One of the hoodlums that Vitale tried to set up for the FBI was Jesse Stoneking a lieutenant of Arthur Berne, the East St. Louis rackets boss who had replaced Buster Wortman. Stoneking, an ex-choirboy, had made a name for himself in the mob after being taken under the wing of Berne. Former St. Louis Post-Dispatch reporter Ronald J. Lawrence describes Stoneking as follows:

"Stoneking's reputation for violence was partly the result of the man himself. His presence, alone, was menacing. Built more like a bull than a man, he could talk, fight or shoot his way out of a jam. His stentorian (loud) voice demanded attention and obedience. His eyes could be as piercing as laser beams, as innocent as a baby's, depending on what he wanted to convey. His words could beat a man into submission or relieve him of his wealth.

"The other part of his reputation was built on his deeds."

Stoneking was a hitman with a conscience. On October 22, 1979, he murdered a man who had raped a girlfriend of his mentor Berne. In December 1979, he killed two men who had tried to set him up for a hit. However, when Joe Cammarata found a bomb in his pickup truck and ordered a hit on the man he suspected Tommy Callanan, a union business agent whose legs had been lost to a car bomb in 1973 Stoneking refused to carry it out because Callanan was confined to a wheelchair.

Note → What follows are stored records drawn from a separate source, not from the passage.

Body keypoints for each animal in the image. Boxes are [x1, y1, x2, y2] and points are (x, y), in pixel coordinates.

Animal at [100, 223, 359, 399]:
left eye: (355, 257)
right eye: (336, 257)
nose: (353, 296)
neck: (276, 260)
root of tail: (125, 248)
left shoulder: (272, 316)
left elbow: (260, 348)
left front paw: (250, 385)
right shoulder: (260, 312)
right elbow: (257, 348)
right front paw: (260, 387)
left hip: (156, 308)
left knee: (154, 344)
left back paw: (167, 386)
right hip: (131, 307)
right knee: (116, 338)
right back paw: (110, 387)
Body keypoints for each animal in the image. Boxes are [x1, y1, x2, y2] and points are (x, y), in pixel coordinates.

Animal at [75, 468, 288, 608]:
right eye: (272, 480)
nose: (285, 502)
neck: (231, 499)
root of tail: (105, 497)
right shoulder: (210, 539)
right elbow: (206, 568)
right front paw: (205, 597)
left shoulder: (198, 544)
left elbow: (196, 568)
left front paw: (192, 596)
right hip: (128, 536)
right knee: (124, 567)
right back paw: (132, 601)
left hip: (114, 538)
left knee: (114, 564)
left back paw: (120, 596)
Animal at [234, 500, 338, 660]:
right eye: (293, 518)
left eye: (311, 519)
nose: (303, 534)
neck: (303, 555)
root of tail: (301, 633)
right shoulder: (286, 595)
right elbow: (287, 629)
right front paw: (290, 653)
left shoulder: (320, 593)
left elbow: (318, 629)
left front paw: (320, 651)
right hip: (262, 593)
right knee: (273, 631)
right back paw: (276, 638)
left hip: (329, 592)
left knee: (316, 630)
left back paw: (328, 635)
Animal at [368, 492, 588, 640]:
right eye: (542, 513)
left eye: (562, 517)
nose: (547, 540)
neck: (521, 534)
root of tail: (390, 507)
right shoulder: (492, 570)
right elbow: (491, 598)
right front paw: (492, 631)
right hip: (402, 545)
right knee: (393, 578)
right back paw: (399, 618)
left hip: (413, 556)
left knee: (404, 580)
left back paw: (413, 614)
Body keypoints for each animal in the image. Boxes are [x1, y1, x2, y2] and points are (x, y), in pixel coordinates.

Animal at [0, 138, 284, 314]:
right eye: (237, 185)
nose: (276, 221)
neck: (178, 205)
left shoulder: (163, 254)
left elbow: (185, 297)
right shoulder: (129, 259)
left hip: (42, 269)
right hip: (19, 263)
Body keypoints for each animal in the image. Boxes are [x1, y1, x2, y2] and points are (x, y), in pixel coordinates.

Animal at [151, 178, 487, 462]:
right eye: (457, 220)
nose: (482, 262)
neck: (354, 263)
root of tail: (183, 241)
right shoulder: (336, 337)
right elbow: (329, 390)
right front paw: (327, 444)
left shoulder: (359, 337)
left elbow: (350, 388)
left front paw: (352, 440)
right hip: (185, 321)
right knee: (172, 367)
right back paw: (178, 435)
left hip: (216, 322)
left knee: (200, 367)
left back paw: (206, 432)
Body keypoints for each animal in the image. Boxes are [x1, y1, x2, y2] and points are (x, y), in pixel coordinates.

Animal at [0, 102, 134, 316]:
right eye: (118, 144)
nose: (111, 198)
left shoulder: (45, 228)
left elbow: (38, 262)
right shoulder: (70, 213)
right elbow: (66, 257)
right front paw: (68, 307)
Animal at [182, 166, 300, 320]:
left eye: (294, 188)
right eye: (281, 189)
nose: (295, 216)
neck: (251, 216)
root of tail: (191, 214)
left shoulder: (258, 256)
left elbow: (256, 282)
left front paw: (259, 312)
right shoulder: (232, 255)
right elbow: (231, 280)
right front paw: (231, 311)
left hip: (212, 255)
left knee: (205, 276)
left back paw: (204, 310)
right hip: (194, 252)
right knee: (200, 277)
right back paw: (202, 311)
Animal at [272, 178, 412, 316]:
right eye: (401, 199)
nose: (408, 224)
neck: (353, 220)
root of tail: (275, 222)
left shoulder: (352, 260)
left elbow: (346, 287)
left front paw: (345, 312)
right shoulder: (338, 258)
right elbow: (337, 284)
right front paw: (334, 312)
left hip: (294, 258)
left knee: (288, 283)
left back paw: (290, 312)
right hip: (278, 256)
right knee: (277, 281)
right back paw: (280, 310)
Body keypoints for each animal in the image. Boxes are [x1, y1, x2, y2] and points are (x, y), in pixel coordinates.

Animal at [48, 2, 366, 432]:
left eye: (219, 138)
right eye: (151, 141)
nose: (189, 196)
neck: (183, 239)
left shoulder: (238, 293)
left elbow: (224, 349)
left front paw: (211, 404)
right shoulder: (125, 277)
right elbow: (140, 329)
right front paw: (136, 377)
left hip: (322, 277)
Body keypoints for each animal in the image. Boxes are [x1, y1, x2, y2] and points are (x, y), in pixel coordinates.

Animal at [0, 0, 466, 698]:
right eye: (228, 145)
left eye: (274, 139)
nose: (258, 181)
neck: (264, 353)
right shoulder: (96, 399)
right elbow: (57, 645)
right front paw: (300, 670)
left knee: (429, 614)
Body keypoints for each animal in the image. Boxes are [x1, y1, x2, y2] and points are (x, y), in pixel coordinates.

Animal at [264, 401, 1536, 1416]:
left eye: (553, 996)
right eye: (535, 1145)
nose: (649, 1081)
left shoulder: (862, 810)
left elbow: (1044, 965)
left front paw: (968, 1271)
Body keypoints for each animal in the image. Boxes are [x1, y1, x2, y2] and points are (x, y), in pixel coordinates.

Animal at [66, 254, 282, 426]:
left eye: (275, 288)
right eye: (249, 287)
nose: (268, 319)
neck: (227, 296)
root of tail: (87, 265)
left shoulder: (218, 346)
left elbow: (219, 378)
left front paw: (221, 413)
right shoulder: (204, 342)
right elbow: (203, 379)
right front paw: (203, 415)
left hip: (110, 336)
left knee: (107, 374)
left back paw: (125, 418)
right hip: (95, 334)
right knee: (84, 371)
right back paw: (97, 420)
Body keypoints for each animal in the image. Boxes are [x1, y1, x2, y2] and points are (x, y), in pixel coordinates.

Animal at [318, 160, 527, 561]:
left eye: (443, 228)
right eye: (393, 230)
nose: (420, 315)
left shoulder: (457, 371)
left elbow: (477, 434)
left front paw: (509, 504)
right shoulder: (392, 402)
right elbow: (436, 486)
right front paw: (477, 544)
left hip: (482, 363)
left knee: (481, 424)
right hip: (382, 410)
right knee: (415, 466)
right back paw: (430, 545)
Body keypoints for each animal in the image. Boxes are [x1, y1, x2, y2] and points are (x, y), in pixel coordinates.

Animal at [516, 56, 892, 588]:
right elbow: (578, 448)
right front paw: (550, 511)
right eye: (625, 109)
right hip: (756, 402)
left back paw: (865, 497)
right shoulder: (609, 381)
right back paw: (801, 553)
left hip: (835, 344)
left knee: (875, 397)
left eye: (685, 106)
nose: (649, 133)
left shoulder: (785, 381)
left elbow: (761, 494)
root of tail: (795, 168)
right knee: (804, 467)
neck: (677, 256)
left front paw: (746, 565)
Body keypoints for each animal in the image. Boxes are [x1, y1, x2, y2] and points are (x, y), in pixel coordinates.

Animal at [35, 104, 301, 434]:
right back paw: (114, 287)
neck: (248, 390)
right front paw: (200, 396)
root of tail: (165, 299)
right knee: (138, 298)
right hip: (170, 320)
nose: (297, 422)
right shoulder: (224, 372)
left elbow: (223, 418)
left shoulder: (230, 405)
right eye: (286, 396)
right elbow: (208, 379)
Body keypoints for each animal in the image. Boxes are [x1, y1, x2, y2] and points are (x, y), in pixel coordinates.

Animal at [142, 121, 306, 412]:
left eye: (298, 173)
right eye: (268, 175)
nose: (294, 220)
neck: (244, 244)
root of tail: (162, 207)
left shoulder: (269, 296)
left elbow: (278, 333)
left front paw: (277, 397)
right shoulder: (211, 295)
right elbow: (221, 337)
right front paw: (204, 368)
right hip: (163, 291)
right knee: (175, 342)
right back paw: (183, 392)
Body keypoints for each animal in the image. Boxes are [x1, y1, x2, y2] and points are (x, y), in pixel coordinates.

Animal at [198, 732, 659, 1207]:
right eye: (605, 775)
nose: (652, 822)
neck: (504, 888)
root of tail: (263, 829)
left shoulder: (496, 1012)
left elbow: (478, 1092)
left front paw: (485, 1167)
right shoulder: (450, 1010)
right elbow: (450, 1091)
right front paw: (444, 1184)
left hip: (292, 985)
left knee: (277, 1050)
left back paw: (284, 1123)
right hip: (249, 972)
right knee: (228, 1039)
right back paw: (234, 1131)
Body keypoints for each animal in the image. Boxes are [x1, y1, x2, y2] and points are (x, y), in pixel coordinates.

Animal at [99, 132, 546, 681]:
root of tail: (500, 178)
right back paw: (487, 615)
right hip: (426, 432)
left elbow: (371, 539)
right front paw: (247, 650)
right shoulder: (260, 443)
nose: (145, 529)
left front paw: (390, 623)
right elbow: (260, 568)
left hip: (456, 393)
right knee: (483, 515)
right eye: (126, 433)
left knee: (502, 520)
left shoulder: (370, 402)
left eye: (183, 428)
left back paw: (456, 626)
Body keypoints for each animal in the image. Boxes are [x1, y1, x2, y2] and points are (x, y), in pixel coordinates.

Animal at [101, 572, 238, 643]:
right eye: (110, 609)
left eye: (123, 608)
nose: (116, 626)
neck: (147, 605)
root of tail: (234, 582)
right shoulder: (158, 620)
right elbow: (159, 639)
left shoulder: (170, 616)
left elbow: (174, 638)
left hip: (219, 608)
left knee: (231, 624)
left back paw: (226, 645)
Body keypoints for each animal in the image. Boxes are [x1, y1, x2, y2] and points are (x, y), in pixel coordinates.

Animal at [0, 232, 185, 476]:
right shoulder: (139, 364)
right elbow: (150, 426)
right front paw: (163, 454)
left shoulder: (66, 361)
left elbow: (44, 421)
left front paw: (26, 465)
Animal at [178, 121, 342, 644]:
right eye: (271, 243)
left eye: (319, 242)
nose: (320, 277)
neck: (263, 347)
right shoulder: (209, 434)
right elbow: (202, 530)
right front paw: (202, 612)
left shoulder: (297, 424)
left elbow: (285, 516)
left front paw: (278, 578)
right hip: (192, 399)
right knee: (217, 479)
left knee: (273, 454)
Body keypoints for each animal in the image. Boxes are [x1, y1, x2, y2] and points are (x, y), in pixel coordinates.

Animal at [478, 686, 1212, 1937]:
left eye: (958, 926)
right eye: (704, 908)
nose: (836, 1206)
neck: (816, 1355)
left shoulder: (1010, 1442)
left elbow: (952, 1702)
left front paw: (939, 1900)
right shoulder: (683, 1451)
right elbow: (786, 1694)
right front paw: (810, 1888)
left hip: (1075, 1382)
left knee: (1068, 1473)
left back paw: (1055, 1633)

Stoneking's rise to the top and eventual possible leadership of the East Side rackets, then under Berne, went into a tailspin after the death of Jimmy Michaels. First, Vitale tried to set him up for the FBI by offering Stoneking $5,000 to get a bomb. Then on September 16, 1981, FBI agents arrested him for his involvement in an interstate stolen car ring and chop shop operation. Before he went to prison, he attended a party at Berne's home. Berne's wife, who dabbled in astrology, told Stoneking that one day he was "going to go straight."

"Go straight" in the mob usually means going straight to the authorities, which Stoneking did. While having time to reflect on his life in prison and seeing that his family, or families he had two, a wife with three children and a girlfriend with three more were not being taken care of, Stoneking flipped. His undercover informant role for the FBI over the next two years would result in the imprisonment of 30 members of organized crime including Berne and Matthew Trupiano.